MBS noted Yemen has been a source of “crisis” for Saudi Arabia on several previous occasions, but the Houthi overthrow of the elected government in 2015 created a far more serious problem that could not be easily resolved. He expressed surprise that other regional powers, or anyone in the international community, could fail to regard the violent overthrow of the Yemeni state as “unacceptable.”
“We really hope that the Houthis will sit with all other Yemeni parties at the negotiations table to reach solutions that guarantee everyone’s rights, and to also safeguard the interests of all the countries in the region. We still have our offer open to ceasefire and provide economic support and everything they need as long as Houthis agree to a ceasefire and sitting on the negotiating table,” he said.
MBS provocatively suggested the Houthis are “Yemeni at the end of the day,” despite their “strong relations with the Iranian regime,” so they should not wait for Tehran’s approval before joining peace negotiations.
Much of the interview was devoted to MBS’ optimistic appraisal of progress on his Saudi Vision 2030 plan to diversify the Saudi economy away from dependence on oil, which requires modernizing and liberalizing Saudi society to attract more foreign investment. The crown prince suggested the success of this plan would soon put the Kingdom in a stronger position to negotiate with Iran and resolve regional problems like Yemen.

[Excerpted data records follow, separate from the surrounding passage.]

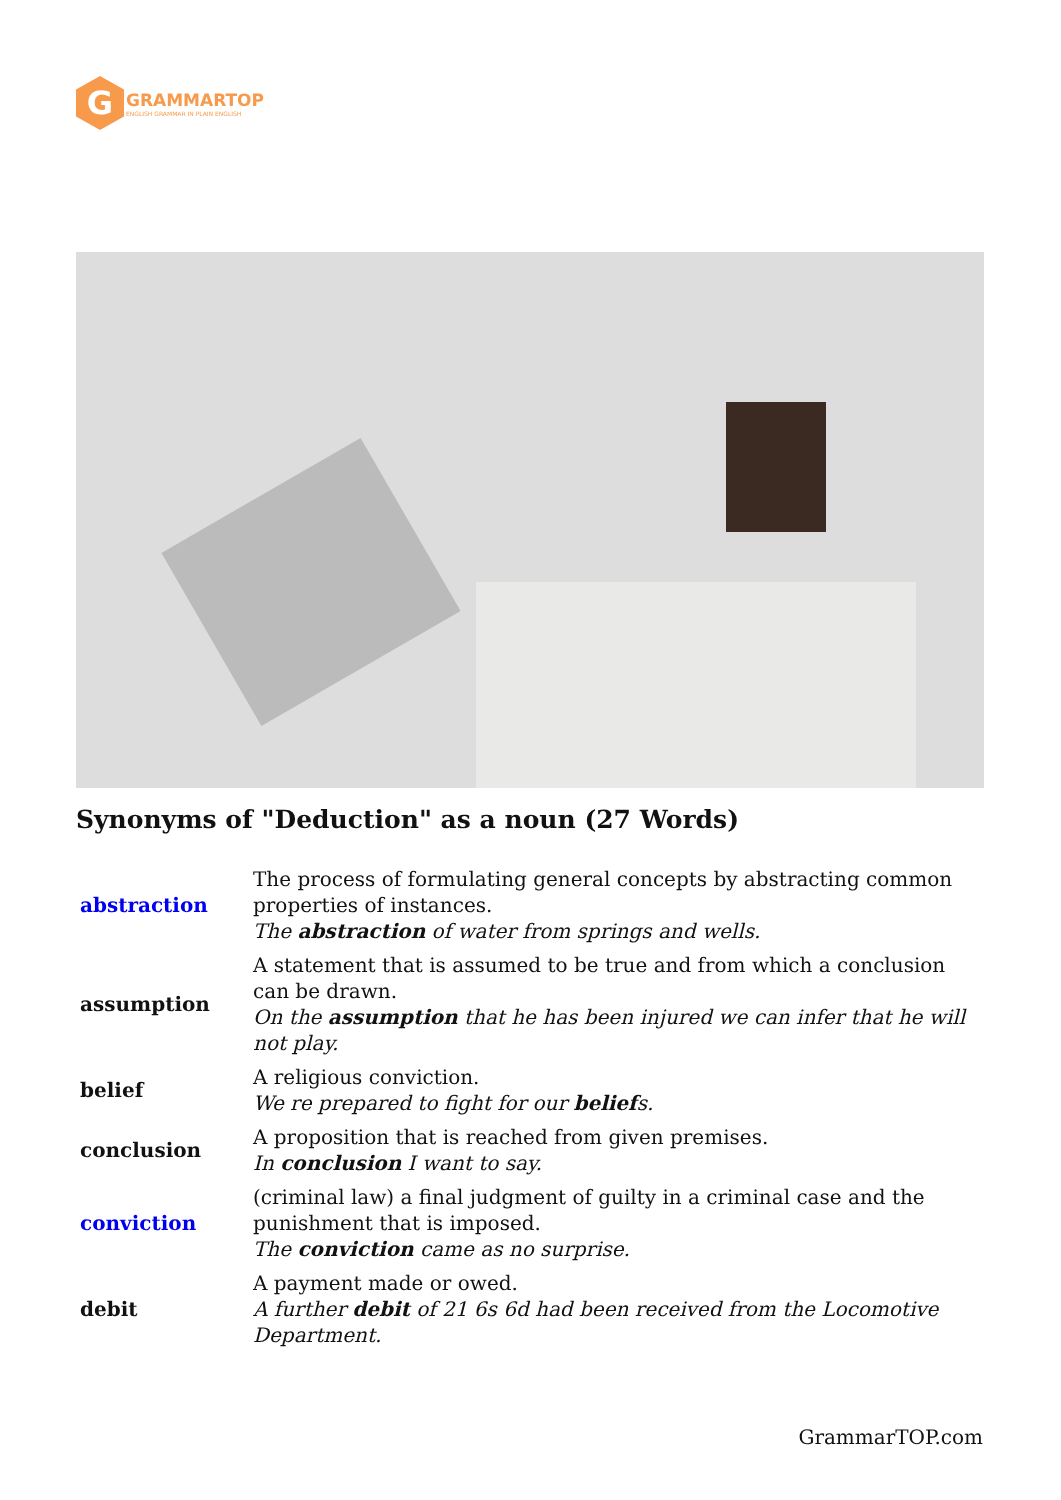G
GRAMMARTOP
ENGLISH GRAMMAR IN PLAIN ENGLISH
Synonyms of "Deduction" as a noun (27 Words)
| abstraction | The process of formulating general concepts by abstracting common properties of instances. The abstraction of water from springs and wells. |
| assumption | A statement that is assumed to be true and from which a conclusion can be drawn. On the assumption that he has been injured we can infer that he will not play. |
| belief | A religious conviction. We re prepared to fight for our belief s. |
| conclusion | A proposition that is reached from given premises. In conclusion I want to say. |
| conviction | (criminal law) a final judgment of guilty in a criminal case and the punishment that is imposed. The conviction came as no surprise. |
| debit | A payment made or owed. A further debit of 21 6s 6d had been received from the Locomotive Department. |
GrammarTOP.com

Iran is getting what it wants in Yemen after helping its client Syria win a long and bloody civil war. Iranian influence in Iraq and Lebanon appears secure. Iran’s march to nuclear weapons is all but unstoppable. These factors may all have convinced the Saudis to “negotiate an escape” by working out a detente with Iran before their position deteriorates even further.

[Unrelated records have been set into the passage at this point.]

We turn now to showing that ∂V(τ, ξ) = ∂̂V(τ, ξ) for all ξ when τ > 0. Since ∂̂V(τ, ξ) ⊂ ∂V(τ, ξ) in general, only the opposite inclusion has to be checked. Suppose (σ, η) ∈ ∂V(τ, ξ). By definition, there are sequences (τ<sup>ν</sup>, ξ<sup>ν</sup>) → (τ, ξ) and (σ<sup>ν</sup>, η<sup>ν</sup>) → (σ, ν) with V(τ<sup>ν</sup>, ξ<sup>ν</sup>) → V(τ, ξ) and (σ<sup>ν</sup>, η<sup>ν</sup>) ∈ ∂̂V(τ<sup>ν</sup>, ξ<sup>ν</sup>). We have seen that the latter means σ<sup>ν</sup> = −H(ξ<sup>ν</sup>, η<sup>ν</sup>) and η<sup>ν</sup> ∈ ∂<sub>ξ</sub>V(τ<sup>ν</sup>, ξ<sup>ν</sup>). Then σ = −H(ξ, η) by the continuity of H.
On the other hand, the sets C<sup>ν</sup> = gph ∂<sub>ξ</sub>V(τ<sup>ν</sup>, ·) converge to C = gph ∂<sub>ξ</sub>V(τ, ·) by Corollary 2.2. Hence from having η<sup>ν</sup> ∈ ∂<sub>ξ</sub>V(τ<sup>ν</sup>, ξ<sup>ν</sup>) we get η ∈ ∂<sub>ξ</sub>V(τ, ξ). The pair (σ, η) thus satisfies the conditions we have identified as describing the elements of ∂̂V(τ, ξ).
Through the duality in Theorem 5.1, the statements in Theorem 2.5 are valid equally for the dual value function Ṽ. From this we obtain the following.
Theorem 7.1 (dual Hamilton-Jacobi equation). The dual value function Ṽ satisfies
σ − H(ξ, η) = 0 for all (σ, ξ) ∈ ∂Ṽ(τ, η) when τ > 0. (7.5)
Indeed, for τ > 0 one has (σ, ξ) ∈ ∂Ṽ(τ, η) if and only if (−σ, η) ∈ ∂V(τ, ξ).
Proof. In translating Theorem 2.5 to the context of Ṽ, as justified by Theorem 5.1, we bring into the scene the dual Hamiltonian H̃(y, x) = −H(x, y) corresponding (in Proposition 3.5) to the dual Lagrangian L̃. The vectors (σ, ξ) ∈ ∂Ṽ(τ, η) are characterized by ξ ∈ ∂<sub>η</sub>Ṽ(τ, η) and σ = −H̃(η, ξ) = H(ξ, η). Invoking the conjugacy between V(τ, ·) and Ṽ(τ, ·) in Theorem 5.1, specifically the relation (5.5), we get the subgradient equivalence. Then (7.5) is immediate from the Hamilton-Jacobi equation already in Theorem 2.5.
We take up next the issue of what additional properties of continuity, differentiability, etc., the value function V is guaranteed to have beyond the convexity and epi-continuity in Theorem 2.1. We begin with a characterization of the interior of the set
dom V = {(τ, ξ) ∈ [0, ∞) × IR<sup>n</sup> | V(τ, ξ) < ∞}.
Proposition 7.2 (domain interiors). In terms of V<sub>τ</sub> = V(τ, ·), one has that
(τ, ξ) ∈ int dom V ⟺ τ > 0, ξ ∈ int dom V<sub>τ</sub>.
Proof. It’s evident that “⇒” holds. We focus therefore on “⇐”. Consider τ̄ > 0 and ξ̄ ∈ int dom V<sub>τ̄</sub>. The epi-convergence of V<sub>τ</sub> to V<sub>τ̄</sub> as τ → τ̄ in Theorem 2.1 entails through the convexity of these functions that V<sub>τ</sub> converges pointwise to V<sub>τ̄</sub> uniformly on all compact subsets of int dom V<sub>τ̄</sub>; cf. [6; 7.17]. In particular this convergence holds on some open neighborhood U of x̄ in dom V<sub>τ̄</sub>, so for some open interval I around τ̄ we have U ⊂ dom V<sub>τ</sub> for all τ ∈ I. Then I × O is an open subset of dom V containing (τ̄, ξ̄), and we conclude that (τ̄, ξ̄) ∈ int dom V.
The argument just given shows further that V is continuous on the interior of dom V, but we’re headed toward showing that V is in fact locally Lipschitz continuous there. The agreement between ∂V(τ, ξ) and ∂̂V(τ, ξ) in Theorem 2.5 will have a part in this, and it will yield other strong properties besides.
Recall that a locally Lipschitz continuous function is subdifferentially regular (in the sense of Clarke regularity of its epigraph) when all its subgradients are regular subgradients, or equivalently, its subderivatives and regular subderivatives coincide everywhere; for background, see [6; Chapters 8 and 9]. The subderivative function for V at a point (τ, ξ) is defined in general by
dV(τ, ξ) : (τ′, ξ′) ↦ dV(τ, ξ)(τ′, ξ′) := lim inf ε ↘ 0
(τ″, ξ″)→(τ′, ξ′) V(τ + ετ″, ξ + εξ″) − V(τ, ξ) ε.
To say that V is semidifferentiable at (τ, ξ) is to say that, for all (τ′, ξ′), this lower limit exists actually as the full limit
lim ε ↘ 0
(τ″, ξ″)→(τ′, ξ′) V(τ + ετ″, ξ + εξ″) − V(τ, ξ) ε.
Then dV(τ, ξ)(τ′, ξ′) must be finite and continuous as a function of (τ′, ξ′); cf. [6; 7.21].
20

Ahram Online agreed with much of this analysis Tuesday, adding that the unexpected usefulness of Iraqi Prime Minister Mostafa al-Kazimi as an interlocutor could be helping Riyadh and Tehran find some common ground. They may never be friends, but with MBS soon to ascend the throne and Iran expecting a political and financial windfall from the Biden administration, both regional powers may decide they have better things to do for a few years than scrabble with each other through proxy wars.